Le prognathisme du maxillaire supérieur correspond à une avancée trop marquée de la mâchoire supérieure par rapport à la mâchoire inférieure. C’est une anomalie assez fréquente qui peut apparaître dès l’enfance. Elle touche non seulement l’esthétique du sourire et du profil du visage, mais peut également entraîner des conséquences fonctionnelles : difficultés de mastication, troubles de la prononciation et parfois des complexes psychologiques.
Dans cet article, nous allons explorer les causes les plus fréquentes de ce problème, mais aussi les solutions de traitement adaptées selon l’âge et la sévérité de la situation.
Les causes principales du prognathisme maxillaire
1. Les facteurs héréditaires
L’hérédité joue un rôle essentiel. Si l’un des parents ou grands-parents présente une avance du maxillaire supérieur, il est possible que l’enfant en hérite. Dans ce cas, l’anomalie est d’origine squelettique et nécessite souvent une prise en charge précoce.
2. La perte ou l’absence prolongée de dents
Lorsqu’une dent définitive manque ou n’est pas remplacée pendant plus de trois ans, la mâchoire peut se déséquilibrer. Les autres dents bougent, l’occlusion se modifie et cela accentue le décalage entre la mâchoire supérieure et inférieure.

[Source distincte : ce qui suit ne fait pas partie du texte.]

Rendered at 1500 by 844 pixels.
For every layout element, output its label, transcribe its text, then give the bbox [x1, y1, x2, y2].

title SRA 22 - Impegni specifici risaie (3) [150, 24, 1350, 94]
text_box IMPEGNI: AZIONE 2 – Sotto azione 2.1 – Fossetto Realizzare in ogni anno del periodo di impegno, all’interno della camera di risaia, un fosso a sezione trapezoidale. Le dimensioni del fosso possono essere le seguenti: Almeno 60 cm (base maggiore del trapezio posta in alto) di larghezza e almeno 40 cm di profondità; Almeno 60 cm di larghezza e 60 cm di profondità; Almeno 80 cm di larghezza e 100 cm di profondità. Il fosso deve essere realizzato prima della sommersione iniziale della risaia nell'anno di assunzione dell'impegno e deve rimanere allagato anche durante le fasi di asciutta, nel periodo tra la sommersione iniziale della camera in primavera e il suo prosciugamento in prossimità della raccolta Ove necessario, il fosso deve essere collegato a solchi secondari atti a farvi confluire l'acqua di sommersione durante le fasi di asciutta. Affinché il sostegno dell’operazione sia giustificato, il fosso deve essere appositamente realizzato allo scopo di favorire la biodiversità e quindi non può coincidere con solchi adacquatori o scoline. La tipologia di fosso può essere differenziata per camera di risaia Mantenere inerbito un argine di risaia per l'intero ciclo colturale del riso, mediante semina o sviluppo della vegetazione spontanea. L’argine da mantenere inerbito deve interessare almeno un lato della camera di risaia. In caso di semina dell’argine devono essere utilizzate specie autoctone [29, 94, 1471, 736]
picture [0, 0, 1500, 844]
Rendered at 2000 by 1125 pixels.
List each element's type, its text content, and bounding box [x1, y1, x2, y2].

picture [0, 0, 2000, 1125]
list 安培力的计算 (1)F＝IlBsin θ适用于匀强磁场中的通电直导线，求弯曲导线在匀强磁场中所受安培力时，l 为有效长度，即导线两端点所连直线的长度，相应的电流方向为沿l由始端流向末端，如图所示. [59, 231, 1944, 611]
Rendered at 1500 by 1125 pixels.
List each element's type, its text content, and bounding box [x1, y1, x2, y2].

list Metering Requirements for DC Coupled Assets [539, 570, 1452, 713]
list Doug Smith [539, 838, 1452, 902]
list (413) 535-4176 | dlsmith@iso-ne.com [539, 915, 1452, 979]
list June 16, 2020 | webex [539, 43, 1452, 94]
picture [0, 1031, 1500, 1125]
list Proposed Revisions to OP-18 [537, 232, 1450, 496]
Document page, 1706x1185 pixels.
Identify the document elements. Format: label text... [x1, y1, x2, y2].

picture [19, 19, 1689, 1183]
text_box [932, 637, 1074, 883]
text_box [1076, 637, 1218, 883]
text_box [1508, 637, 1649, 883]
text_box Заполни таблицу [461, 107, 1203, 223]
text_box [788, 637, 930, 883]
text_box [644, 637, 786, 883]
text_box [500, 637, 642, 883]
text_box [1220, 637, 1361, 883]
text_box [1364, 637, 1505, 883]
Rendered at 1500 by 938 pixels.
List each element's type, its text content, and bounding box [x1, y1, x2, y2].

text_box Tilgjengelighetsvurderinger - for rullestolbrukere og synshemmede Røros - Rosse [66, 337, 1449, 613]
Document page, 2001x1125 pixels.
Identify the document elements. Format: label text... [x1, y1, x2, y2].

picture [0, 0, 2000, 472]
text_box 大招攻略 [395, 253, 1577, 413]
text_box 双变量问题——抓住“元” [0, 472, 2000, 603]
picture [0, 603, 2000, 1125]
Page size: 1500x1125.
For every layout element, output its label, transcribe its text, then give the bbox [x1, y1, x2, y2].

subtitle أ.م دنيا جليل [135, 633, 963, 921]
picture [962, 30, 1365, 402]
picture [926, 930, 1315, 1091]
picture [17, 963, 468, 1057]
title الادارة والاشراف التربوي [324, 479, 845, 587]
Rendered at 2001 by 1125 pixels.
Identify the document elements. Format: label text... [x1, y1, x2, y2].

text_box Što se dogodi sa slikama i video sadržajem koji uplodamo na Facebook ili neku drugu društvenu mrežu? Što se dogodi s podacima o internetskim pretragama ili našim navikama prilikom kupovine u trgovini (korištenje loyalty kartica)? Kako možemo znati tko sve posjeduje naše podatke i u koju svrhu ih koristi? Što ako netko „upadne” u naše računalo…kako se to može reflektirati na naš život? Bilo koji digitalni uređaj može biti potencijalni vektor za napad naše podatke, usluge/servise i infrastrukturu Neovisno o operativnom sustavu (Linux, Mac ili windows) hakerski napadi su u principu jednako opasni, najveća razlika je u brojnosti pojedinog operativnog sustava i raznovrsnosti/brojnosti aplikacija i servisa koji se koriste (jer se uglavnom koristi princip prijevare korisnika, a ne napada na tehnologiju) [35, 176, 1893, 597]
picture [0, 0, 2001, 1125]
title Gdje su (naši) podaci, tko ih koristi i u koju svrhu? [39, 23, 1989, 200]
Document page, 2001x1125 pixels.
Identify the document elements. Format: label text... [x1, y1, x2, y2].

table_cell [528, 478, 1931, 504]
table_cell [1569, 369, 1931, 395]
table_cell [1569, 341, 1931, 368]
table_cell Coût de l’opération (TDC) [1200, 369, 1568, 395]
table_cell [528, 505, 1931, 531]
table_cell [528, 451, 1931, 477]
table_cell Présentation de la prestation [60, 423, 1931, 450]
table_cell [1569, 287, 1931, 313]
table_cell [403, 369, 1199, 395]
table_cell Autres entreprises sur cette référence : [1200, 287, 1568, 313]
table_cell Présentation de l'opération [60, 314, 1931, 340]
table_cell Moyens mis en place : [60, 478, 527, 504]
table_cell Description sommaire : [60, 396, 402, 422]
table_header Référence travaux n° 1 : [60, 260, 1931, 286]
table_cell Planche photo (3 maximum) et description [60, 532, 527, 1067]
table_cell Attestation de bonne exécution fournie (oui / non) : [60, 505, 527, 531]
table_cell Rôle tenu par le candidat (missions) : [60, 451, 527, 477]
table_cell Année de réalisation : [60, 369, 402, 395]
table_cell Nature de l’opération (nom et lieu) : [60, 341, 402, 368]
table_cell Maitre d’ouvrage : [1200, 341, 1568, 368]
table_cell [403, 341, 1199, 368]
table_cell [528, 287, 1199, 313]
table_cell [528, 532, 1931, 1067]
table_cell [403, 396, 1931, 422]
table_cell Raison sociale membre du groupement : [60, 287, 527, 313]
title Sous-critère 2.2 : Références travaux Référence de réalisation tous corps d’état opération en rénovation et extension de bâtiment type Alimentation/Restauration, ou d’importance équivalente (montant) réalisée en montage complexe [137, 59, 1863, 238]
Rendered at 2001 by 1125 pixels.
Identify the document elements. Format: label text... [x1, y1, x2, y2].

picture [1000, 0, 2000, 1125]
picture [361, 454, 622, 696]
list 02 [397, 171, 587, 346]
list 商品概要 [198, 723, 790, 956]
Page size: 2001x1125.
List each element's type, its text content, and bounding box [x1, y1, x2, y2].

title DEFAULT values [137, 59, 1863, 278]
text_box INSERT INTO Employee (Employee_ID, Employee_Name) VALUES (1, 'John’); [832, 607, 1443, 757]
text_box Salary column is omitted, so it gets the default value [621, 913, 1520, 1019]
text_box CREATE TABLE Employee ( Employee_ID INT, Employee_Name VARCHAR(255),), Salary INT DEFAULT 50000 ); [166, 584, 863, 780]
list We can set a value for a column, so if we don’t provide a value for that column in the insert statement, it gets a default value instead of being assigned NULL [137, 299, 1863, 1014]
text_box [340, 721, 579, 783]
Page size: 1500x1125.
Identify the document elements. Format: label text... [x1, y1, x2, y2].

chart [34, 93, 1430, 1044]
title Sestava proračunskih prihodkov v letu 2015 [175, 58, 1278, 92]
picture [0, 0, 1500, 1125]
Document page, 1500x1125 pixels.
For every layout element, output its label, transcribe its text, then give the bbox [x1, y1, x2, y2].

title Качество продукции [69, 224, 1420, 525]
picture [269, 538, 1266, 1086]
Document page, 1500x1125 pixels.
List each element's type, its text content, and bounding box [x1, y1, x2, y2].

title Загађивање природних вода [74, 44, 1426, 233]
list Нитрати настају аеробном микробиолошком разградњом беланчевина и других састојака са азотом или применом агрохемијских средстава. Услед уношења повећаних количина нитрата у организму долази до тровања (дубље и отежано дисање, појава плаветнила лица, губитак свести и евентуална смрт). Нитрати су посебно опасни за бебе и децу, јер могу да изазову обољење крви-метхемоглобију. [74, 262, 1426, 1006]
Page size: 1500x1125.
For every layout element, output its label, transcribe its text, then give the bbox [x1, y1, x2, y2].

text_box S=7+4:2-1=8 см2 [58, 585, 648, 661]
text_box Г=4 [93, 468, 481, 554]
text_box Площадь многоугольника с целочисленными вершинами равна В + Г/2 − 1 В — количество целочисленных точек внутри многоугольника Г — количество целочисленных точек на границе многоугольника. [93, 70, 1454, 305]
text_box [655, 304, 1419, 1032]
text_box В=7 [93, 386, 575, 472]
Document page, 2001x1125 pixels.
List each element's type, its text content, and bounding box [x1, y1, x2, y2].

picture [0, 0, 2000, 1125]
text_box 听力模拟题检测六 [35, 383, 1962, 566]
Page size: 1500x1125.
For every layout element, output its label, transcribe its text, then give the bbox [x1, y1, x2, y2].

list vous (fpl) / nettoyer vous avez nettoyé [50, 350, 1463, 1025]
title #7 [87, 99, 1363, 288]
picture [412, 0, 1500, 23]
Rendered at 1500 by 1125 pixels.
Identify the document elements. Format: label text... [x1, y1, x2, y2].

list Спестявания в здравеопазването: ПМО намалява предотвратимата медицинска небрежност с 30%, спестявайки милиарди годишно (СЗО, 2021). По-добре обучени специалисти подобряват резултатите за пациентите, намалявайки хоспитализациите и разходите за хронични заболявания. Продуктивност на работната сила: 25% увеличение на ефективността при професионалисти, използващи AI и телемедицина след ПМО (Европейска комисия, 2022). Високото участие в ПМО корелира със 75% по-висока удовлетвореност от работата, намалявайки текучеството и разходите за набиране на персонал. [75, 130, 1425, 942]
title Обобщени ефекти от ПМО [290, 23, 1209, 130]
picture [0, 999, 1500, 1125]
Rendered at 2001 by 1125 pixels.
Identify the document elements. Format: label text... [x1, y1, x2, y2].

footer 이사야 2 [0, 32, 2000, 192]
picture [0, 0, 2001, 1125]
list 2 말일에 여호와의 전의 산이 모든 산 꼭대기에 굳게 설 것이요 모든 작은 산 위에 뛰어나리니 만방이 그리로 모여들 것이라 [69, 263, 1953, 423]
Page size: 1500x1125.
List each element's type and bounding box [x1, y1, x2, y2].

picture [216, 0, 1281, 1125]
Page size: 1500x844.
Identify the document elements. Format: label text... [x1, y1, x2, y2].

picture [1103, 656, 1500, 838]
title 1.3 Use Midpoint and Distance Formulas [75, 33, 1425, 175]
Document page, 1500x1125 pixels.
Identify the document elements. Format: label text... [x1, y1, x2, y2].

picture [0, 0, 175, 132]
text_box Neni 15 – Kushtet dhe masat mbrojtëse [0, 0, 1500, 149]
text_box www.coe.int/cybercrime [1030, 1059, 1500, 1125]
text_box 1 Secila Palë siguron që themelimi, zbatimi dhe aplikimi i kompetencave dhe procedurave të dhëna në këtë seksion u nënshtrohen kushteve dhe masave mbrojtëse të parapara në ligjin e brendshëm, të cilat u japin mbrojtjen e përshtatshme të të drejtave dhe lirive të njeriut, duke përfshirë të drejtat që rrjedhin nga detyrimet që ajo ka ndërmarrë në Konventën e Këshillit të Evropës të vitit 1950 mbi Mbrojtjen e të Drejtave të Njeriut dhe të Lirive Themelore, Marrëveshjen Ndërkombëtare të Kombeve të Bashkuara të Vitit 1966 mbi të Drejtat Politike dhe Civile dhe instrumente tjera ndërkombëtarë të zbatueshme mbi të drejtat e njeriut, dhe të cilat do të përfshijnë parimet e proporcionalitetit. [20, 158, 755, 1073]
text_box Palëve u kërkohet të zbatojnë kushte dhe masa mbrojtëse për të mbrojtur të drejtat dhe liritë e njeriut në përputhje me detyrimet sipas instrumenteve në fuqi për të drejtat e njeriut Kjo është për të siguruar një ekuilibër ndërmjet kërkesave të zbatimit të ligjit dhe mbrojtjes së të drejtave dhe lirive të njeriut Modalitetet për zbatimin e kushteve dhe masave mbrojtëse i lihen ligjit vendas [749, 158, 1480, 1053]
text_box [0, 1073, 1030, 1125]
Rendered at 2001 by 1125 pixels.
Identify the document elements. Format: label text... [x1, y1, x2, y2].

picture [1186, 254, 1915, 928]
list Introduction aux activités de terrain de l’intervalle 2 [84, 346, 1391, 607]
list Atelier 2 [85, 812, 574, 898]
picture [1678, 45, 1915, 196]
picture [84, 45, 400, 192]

3. Les habitudes buccales néfastes
La succion du pouce, l’utilisation prolongée de la tétine ou même l’habitude de se ronger les ongles peuvent exercer une pression constante vers l’avant sur les incisives et le maxillaire. Résultat : la mâchoire supérieure avance davantage.
4. Le retard de traitement
Lorsque les parents négligent certains problèmes dentaires pendant plusieurs années, la croissance de la mâchoire inférieure peut être freinée. Le contraste avec le maxillaire supérieur devient alors plus marqué.
5. Les facteurs acquis et environnementaux
Certains enfants respirent par la bouche à cause d’allergies ou d’amygdales volumineuses. Cette respiration buccale modifie la position de la langue et la croissance faciale, favorisant un décalage des mâchoires. Les traumatismes ou certaines pathologies peuvent aussi avoir un impact.
Comment reconnaître un prognathisme du maxillaire ?
- Un sourire où les dents du haut recouvrent largement celles du bas.
- Un profil convexe, avec la mâchoire supérieure qui “avance”.
- Des difficultés à mordre certains aliments (ex : sandwichs, pommes).
- Une prononciation parfois perturbée (certains sons sifflants).
- Des douleurs articulaires ou tensions dans la mâchoire chez l’adulte.
Les solutions de traitement selon l’âge
Chez l’enfant
Le traitement précoce est la clé. Entre 7 et 10 ans, l’orthodontiste peut utiliser des appareils interceptifs (appareils amovibles, élargisseurs palatins, activateurs fonctionnels). Ces dispositifs guident la croissance et limitent le décalage avant qu’il ne devienne trop marqué.
Chez l’adolescent
À partir de la puberté, la croissance osseuse est presque terminée. L’orthodontie fixe (bagues, aligneurs transparents) permet de réaligner les dents et d’améliorer l’occlusion. Dans certains cas, des élastiques intermaxillaires sont utilisés pour rééquilibrer les mâchoires.
Chez l’adulte
Le traitement repose surtout sur l’orthodontie combinée, dans les cas modérés. Mais si le décalage est important, une chirurgie orthognathique peut être nécessaire. Cette chirurgie repositionne les mâchoires pour rétablir une harmonie esthétique et fonctionnelle.
Conseils pratiques pour les parents
- Consultez un orthodontiste dès l’âge de 7 ans pour un dépistage précoce.
- Évitez les habitudes comme la succion du pouce ou la tétine au-delà de 3 ans.
- Vérifiez régulièrement la respiration de votre enfant (nez bouché, ronflements…).
- Ne laissez pas un espace édenté non remplacé pendant plusieurs années.
Conclusion
Le prognathisme du maxillaire supérieur est une pathologie multifactorielle, mais avec un suivi adapté, elle peut être corrigée efficacement. L’essentiel est de ne pas attendre : plus l’anomalie est détectée tôt, plus les traitements sont simples, rapides et confortables.